What we don't yet ship is the automatic-pattern-selection layer that picks long-context vs RAG vs cache based on observed traffic. That's the highest-value research direction in this space and the one we'd most welcome external collaboration on.

References#

  • Liu, N. F., et al. (2023). Lost in the Middle: How Language Models Use Long Contexts. arXiv:2307.03172.

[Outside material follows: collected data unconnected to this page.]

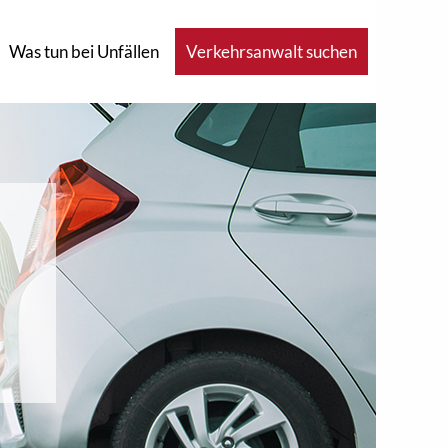
Was tun bei Unfällen
Verkehrsanwalt suchen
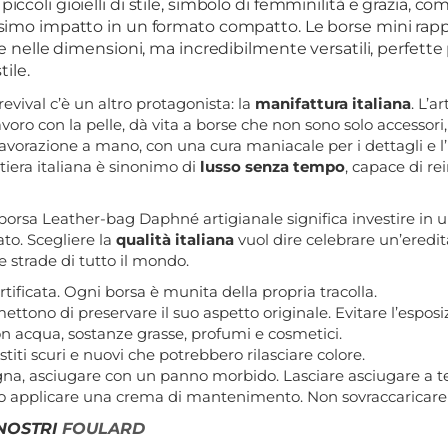
iccoli gioielli di stile, simbolo di femminilità e grazia, 
ssimo impatto in un formato compatto. Le borse mini rapp
ole nelle dimensioni, ma incredibilmente versatili, perfette
tile.
revival c’è un altro protagonista: la
manifattura italiana
. L’a
avoro con la pelle, dà vita a borse che non sono solo accessori
lavorazione a mano, con una cura maniacale per i dettagli e l’u
ttiera italiana è sinonimo di
lusso senza tempo
, capace di re
orsa Leather-bag Daphné artigianale significa investire in u
to. Scegliere la
qualità italiana
vuol dire celebrare un’eredità
e strade di tutto il mondo.
ertificata. Ogni borsa è munita della propria tracolla.
ettono di preservare il suo aspetto originale. Evitare l’esposiz
n acqua, sostanze grasse, profumi e cosmetici.
titi scuri e nuovi che potrebbero rilasciare colore.
bagna, asciugare con un panno morbido. Lasciare asciugare a
o applicare una crema di mantenimento. Non sovraccaricare 
 NOSTRI
FOULARD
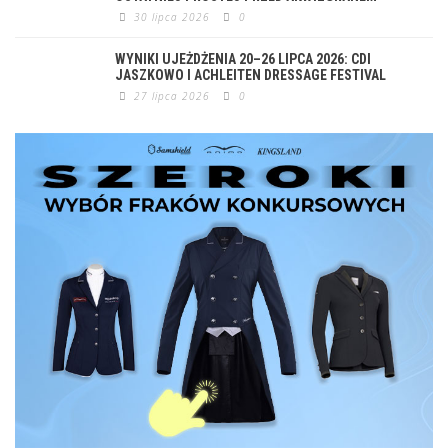
30 lipca 2026
0
WYNIKI UJEŻDŻENIA 20–26 LIPCA 2026: CDI
JASZKOWO I ACHLEITEN DRESSAGE FESTIVAL
27 lipca 2026
0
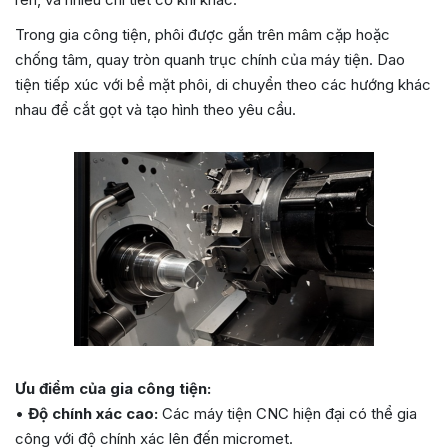
Trong gia công tiện, phôi được gắn trên mâm cặp hoặc
chống tâm, quay tròn quanh trục chính của máy tiện. Dao
tiện tiếp xúc với bề mặt phôi, di chuyển theo các hướng khác
nhau để cắt gọt và tạo hình theo yêu cầu.
Ưu điểm của gia công tiện:
•
Độ chính xác cao:
Các máy tiện CNC hiện đại có thể gia
công với độ chính xác lên đến micromet.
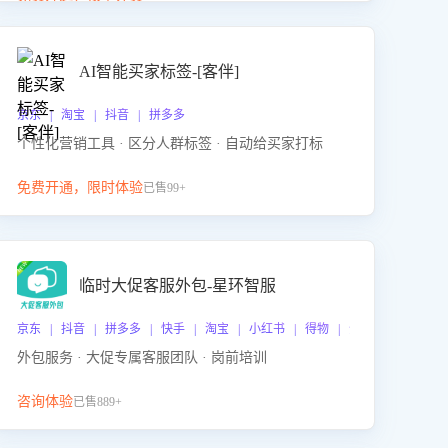
动产品迭代，从根本上降低退货率，进而降低因技术
差异或服务疏漏导致的退款率。
AI智能买家标签-[客伴]
京东 | 淘宝 | 抖音 | 拼多多
个性化营销工具 · 区分人群标签 · 自动给买家打标
免费开通，限时体验
已售99+
临时大促客服外包-星环智服
京东 | 抖音 | 拼多多 | 快手 | 淘宝 | 小红书 | 得物 | 企业微信
外包服务 · 大促专属客服团队 · 岗前培训
咨询体验
已售889+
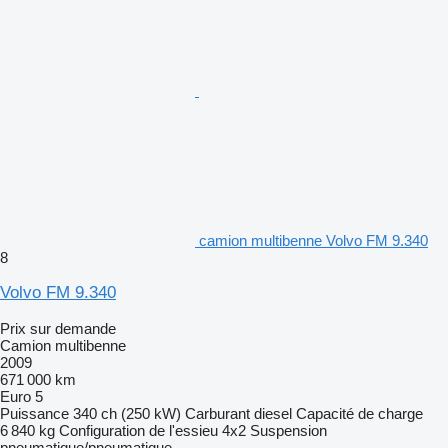
camion multibenne Volvo FM 9.340
8
Volvo FM 9.340
Prix sur demande
Camion multibenne
2009
671 000 km
Euro 5
Puissance
340 ch (250 kW)
Carburant
diesel
Capacité de charge
6 840 kg
Configuration de l'essieu
4x2
Suspension
pneumatique/pneumatique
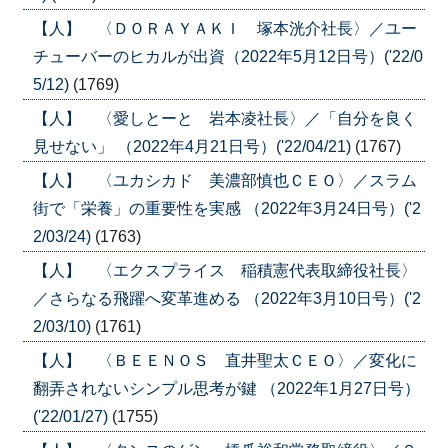
【人】 〈ＤＯＲＡＹＡＫＩ 塚本洸介社長〉／ユー
チューバーのヒカルが出資（2022年5月12日号）('22/0
5/12)
(1769)
【人】 〈愛しとーと 岩本凌社長〉／「自分を良く
見せない」 （2022年4月21日号）('22/04/21)
(1767)
【人】 〈ユカシカド 美濃部慎也ＣＥＯ〉／スラム
街で「栄養」の重要性を実感 （2022年3月24日号）('2
2/03/24)
(1763)
【人】 〈エクスプライス 稲積憲代表取締役社長〉
／さらなる飛躍へ変革進める （2022年3月10日号）('2
2/03/10)
(1761)
【人】 〈ＢＥＥＮＯＳ 直井聖太ＣＥＯ〉／変化に
翻弄されないシンプル思考が鍵 （2022年1月27日号）
('22/01/27)
(1755)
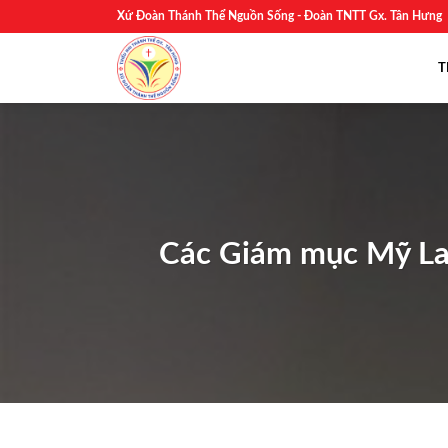
Skip
Xứ Đoàn Thánh Thể Nguồn Sống - Đoàn TNTT Gx. Tân Hưng
to
content
T
Các Giám mục Mỹ Lat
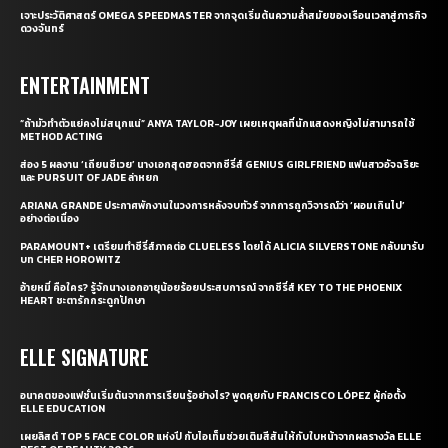
เจาะประวัติศาสตร์ OMEGA SPEEDMASTER จากจุดเริ่มต้นความล้ำสมัยของเรือนเวลาสู่ภารกิจ
ดวงจันทร์
ENTERTAINMENT
“ถ้ามัวทำตัวแย่คงไม่สนุกแน่” ANYA TAYLOR-JOY เผยเหตุผลที่นักแสดงหญิงไม่สามารถใช้
METHOD ACTING
ส่อง 5 ผลงาน ‘เถียนซีเวย’ นางเอกสุดฮอตจากซีรี่ส์ GENIUS GIRLFRIEND แฟนสาวอัจฉริยะ
และ PURSUIT OF JADE ล่าหยก
ARIANA GRANDE ประกาศพักงานในวงการหลังจบทัวร์ จากการถูกวิจารณ์ว่า ‘ผอมเกินไป’
อย่างต่อเนื่อง
PARAMOUNT+ เตรียมทำซีรี่ส์ภาคต่อ CLUELESS โดยได้ ALICIA SILVERSTONE กลับมารับ
บท CHER HOROWITZ
อ้ายหมี่ คือใคร? รู้จักนางเอกอายุน้อยร้อยประสบการณ์ จากซีรี่ส์ KEY TO THE PHOENIX
HEART ชะตารักกระดูกปักษา
ELLE SIGNATURE
อนาคตของแฟชั่นเริ่มต้นจากการเรียนรู้อย่างไร? พูดคุยกับ FRANCISCO LÓPEZ ผู้ก่อตั้ง
ELLE EDUCATION
เผยลิสต์ TOP 5 FACE COLOR แห่งปี กับไอเท็มช่วยเติมสีสันให้กับใบหน้าจากผลรางวัล ELLE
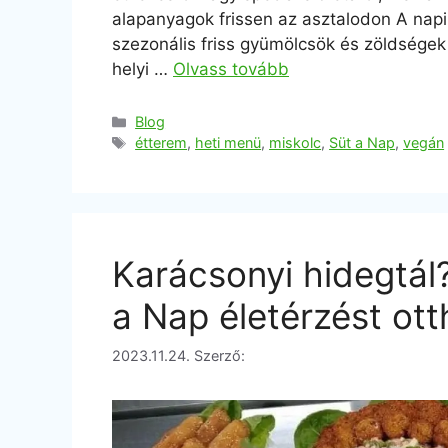
alapanyagok frissen az asztalodon A nap
szezonális friss gyümölcsök és zöldségek
helyi …
Olvass tovább
Blog
étterem
,
heti menü
,
miskolc
,
Süt a Nap
,
vegán
Karácsonyi hidegtál?
a Nap életérzést ot
2023.11.24.
Szerző:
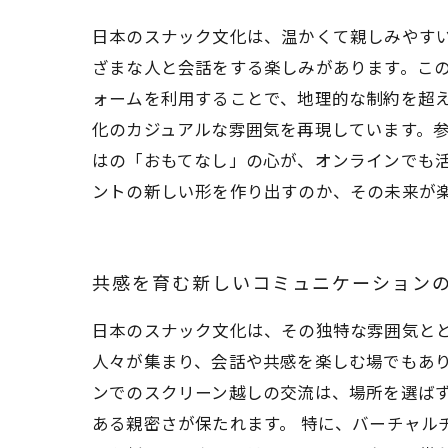
日本のスナック文化は、温かくて親しみやす
ざまな人と会話をする楽しみがあります。こ
ォームを利用することで、地理的な制約を超
化のカジュアルな雰囲気を再現しています。
はの「おもてなし」の心が、オンラインでも
ントの新しい形を作り出すのか、その未来が
共感を育む新しいコミュニケーション
日本のスナック文化は、その独特な雰囲気と
人々が集まり、会話や共感を楽しむ場でもあ
ンでのスクリーン越しの交流は、場所を選ば
ある親密さが保たれます。 特に、バーチャル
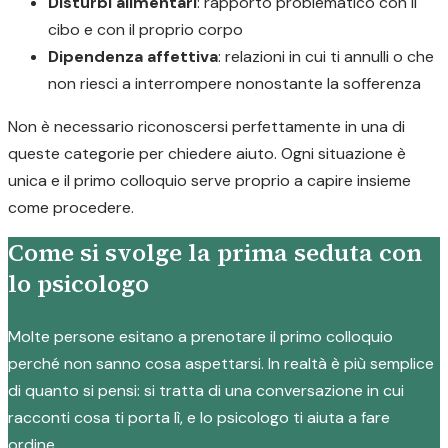
Disturbi alimentari
: rapporto problematico con il
cibo e con il proprio corpo
Dipendenza affettiva
: relazioni in cui ti annulli o che
non riesci a interrompere nonostante la sofferenza
Non è necessario riconoscersi perfettamente in una di
queste categorie per chiedere aiuto. Ogni situazione è
unica e il primo colloquio serve proprio a capire insieme
come procedere.
Come si svolge la prima seduta con
lo psicologo
Molte persone esitano a prenotare il primo colloquio
perché non sanno cosa aspettarsi. In realtà è più semplice
di quanto si pensi: si tratta di una conversazione in cui
racconti cosa ti porta lì, e lo psicologo ti aiuta a fare
ordine.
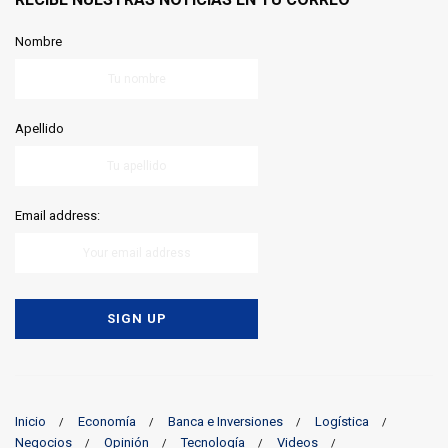
Nombre
Apellido
Email address:
Inicio
Economía
Banca e Inversiones
Logística
Negocios
Opinión
Tecnología
Videos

  • Lewis, P., et al. (2020). Retrieval-Augmented Generation for Knowledge-Intensive NLP Tasks. NeurIPS.
  • Asai, A., et al. (2023). Self-RAG: Learning to Retrieve, Generate, and Critique through Self-Reflection. arXiv:2310.11511.
  • Khattab, O., & Zaharia, M. (2020). ColBERT: Efficient and Effective Passage Search via Contextualized Late Interaction over BERT. SIGIR.
  • An, S., et al. (2024). L-Eval: Instituting Standardized Evaluation for Long-Context Language Models. arXiv:2307.11088.